At twenty kilometres’ altitude the suits used their thrusters to drop to merely supersonic speeds. Now they remoulded themselves to adapt to the thickening atmosphere, transforming into human-sized aircraft. The suits grew stabilising fins along their backs, and the face parts again returned to transparency. Snug in the suit’s embrace, Khouri barely felt these changes, only a slight pressure from the surrounding suit material which nudged her limbs from one position to another.

At fifteen kilometres, the sixth suit broke formation and went hypersonic, configuring itself into an aerodynamically optimum shape into which no human could have fitted without drastic surgery.
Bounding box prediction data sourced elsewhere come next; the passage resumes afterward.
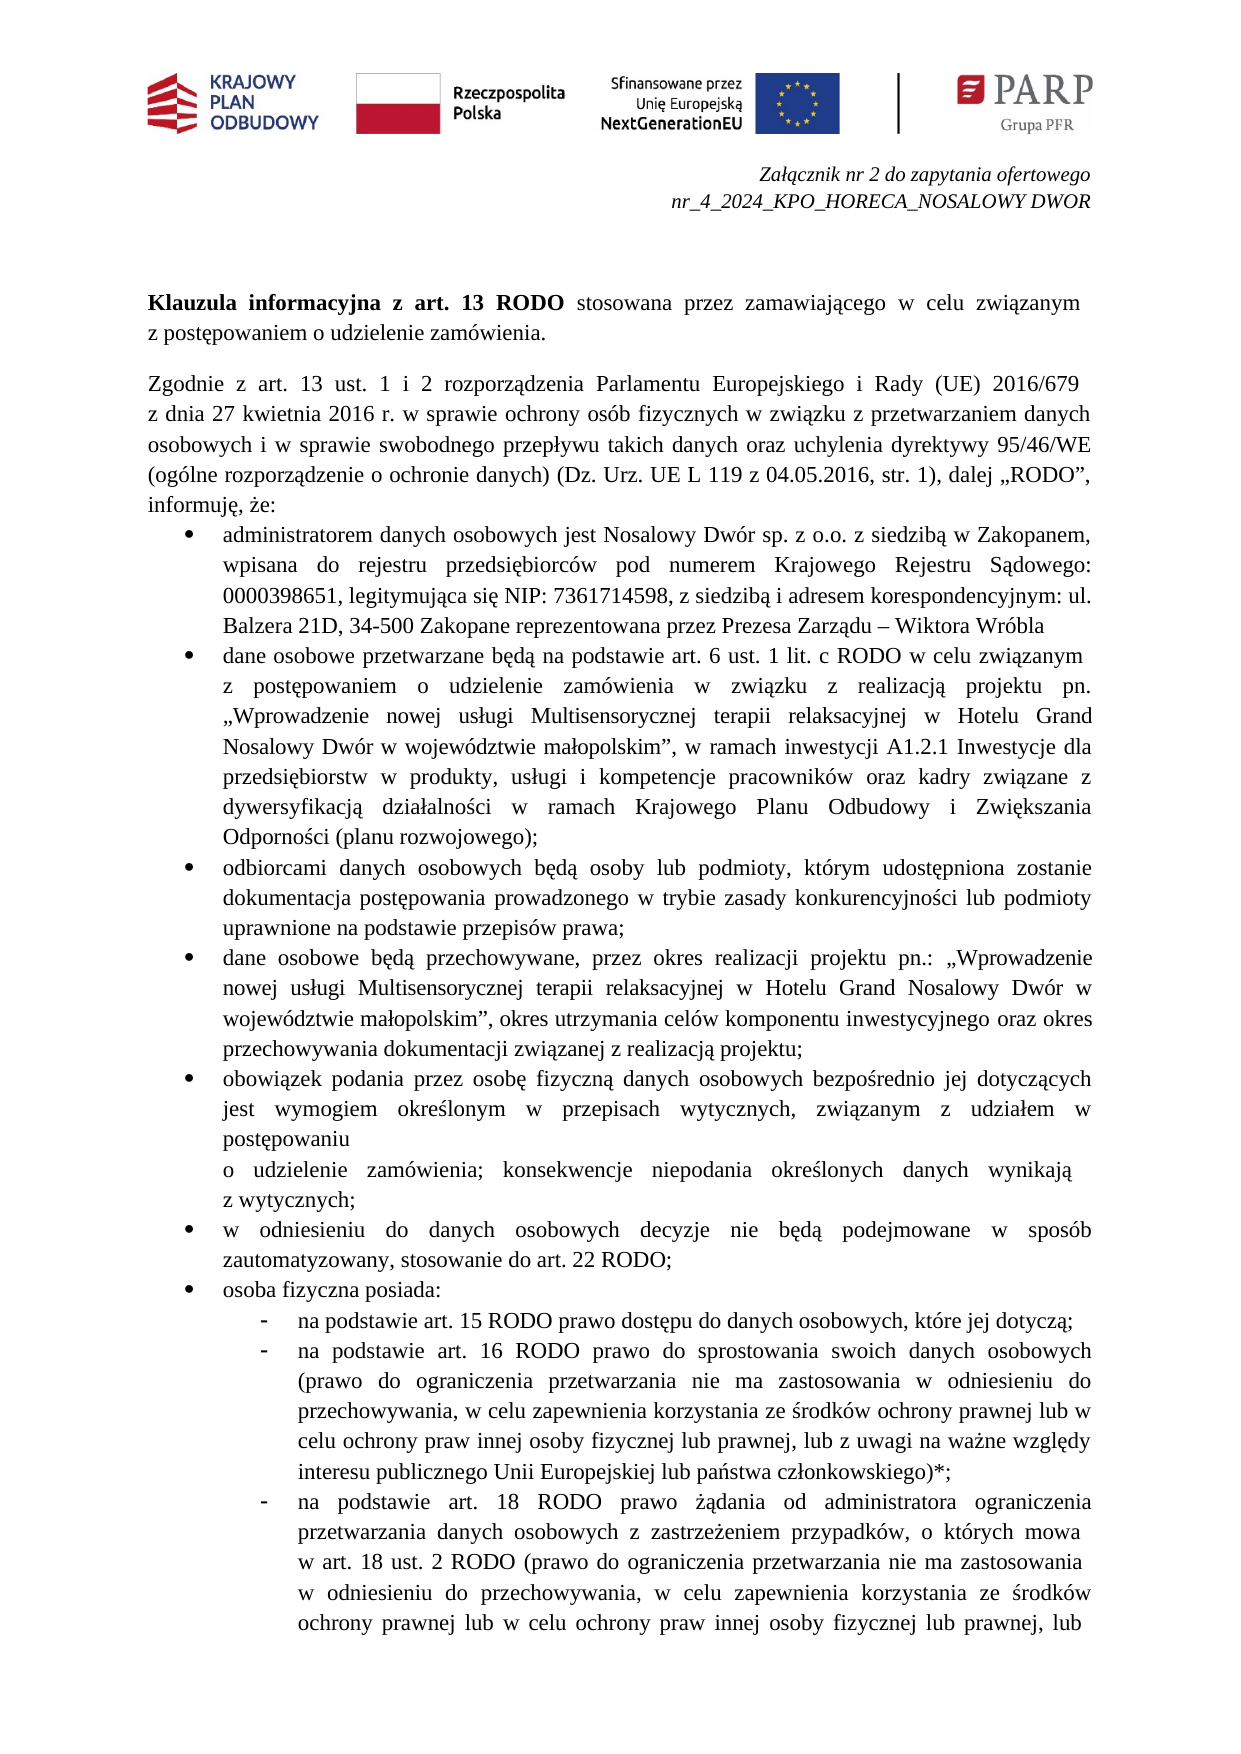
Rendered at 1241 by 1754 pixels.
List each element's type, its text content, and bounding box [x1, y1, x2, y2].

list na podstawie art. 15 RODO prawo dostępu do danych osobowych, które jej dotyczą; [260, 1307, 1093, 1333]
list dane osobowe będą przechowywane, przez okres realizacji projektu pn.: „Wprowadzenie nowej usługi Multisensorycznej terapii relaksacyjnej w Hotelu Grand Nosalowy Dwór w województwie małopolskim”, okres utrzymania celów komponentu inwestycyjnego oraz okres przechowywania dokumentacji związanej z realizacją projektu; [185, 944, 1093, 1061]
list odbiorcami danych osobowych będą osoby lub podmioty, którym udostępniona zostanie dokumentacja postępowania prowadzonego w trybie zasady konkurencyjności lub podmioty uprawnione na podstawie przepisów prawa; [185, 853, 1093, 940]
text Klauzula informacyjna z art. 13 RODO stosowana przez zamawiającego w celu związanym z postępowaniem o udzielenie zamówienia. [148, 289, 1093, 346]
list w odniesieniu do danych osobowych decyzje nie będą podejmowane w sposób zautomatyzowany, stosowanie do art. 22 RODO; [185, 1216, 1093, 1273]
list administratorem danych osobowych jest Nosalowy Dwór sp. z o.o. z siedzibą w Zakopanem, wpisana do rejestru przedsiębiorców pod numerem Krajowego Rejestru Sądowego: 0000398651, legitymująca się NIP: 7361714598, z siedzibą i adresem korespondencyjnym: ul. Balzera 21D, 34-500 Zakopane reprezentowana przez Prezesa Zarządu – Wiktora Wróbla [185, 521, 1093, 638]
list osoba fizyczna posiada: [185, 1276, 1093, 1303]
list obowiązek podania przez osobę fizyczną danych osobowych bezpośrednio jej dotyczących jest wymogiem określonym w przepisach wytycznych, związanym z udziałem w postępowaniu o udzielenie zamówienia; konsekwencje niepodania określonych danych wynikają z wytycznych; [185, 1065, 1093, 1212]
list dane osobowe przetwarzane będą na podstawie art. 6 ust. 1 lit. c RODO w celu związanym z postępowaniem o udzielenie zamówienia w związku z realizacją projektu pn. „Wprowadzenie nowej usługi Multisensorycznej terapii relaksacyjnej w Hotelu Grand Nosalowy Dwór w województwie małopolskim”, w ramach inwestycji A1.2.1 Inwestycje dla przedsiębiorstw w produkty, usługi i kompetencje pracowników oraz kadry związane z dywersyfikacją działalności w ramach Krajowego Planu Odbudowy i Zwiększania Odporności (planu rozwojowego); [185, 642, 1093, 850]
text Zgodnie z art. 13 ust. 1 i 2 rozporządzenia Parlamentu Europejskiego i Rady (UE) 2016/679 z dnia 27 kwietnia 2016 r. w sprawie ochrony osób fizycznych w związku z przetwarzaniem danych osobowych i w sprawie swobodnego przepływu takich danych oraz uchylenia dyrektywy 95/46/WE (ogólne rozporządzenie o ochronie danych) (Dz. Urz. UE L 119 z 04.05.2016, str. 1), dalej „RODO”, informuję, że: [148, 370, 1093, 517]
list na podstawie art. 16 RODO prawo do sprostowania swoich danych osobowych (prawo do ograniczenia przetwarzania nie ma zastosowania w odniesieniu do przechowywania, w celu zapewnienia korzystania ze środków ochrony prawnej lub w celu ochrony praw innej osoby fizycznej lub prawnej, lub z uwagi na ważne względy interesu publicznego Unii Europejskiej lub państwa członkowskiego)*; [260, 1337, 1093, 1484]
text Załącznik nr 2 do zapytania ofertowego nr_4_2024_KPO_HORECA_NOSALOWY DWOR [590, 162, 1093, 213]
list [260, 1488, 1093, 1635]
picture [147, 73, 1093, 134]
It disappeared over the horizon in a few seconds, probably moving faster than any artificial object which had ever entered Resurgam’s atmosphere, exerting upward thrust to keep itself from escaping from the planet entirely. Khouri knew that the suit was heading to pick up Sajaki — it would meet with him near the designated site where he had last communicated with the ship, now that his work on Resurgam was complete.

At ten kilometres — maintaining silence, even though the comlaser links between the suits were totally secure — they hit the first traces of the razorstorm Volyova had stirred to life. From space it had looked black and impenetrable, like a plateau of ash. Inside, there was more illumination than Khouri had expected. The light was gritty and sepia, like a bad afternoon in Chasm City. A muddyish rainbow haloed the sun, and then that too vanished as they sank deeper into the storm. Now light did not so much stream down to them as stumble haphazardly, navigating layer upon layer of elevated dust like a drunkard descending stairs. Since there was no feeling of weight in the gel-air, Khouri rapidly lost all sensation of up and down, but she instinctively trusted the suit’s own inertial systems to figure things out. Now and again — even though the thrusters were trying to smooth out the ride — she felt lurches as the suit hit a pressure cell. As the speed of the ensemble dropped below that of sound, the suits reconfigured again, becoming more statuesque. The ground was only a few kilometres below, and the highest peaks of the mesa system were only hundreds of metres under them, though they remained unseen. It was increasingly hard now to make out the other four suits in the formation; they kept fading in and out of the dust.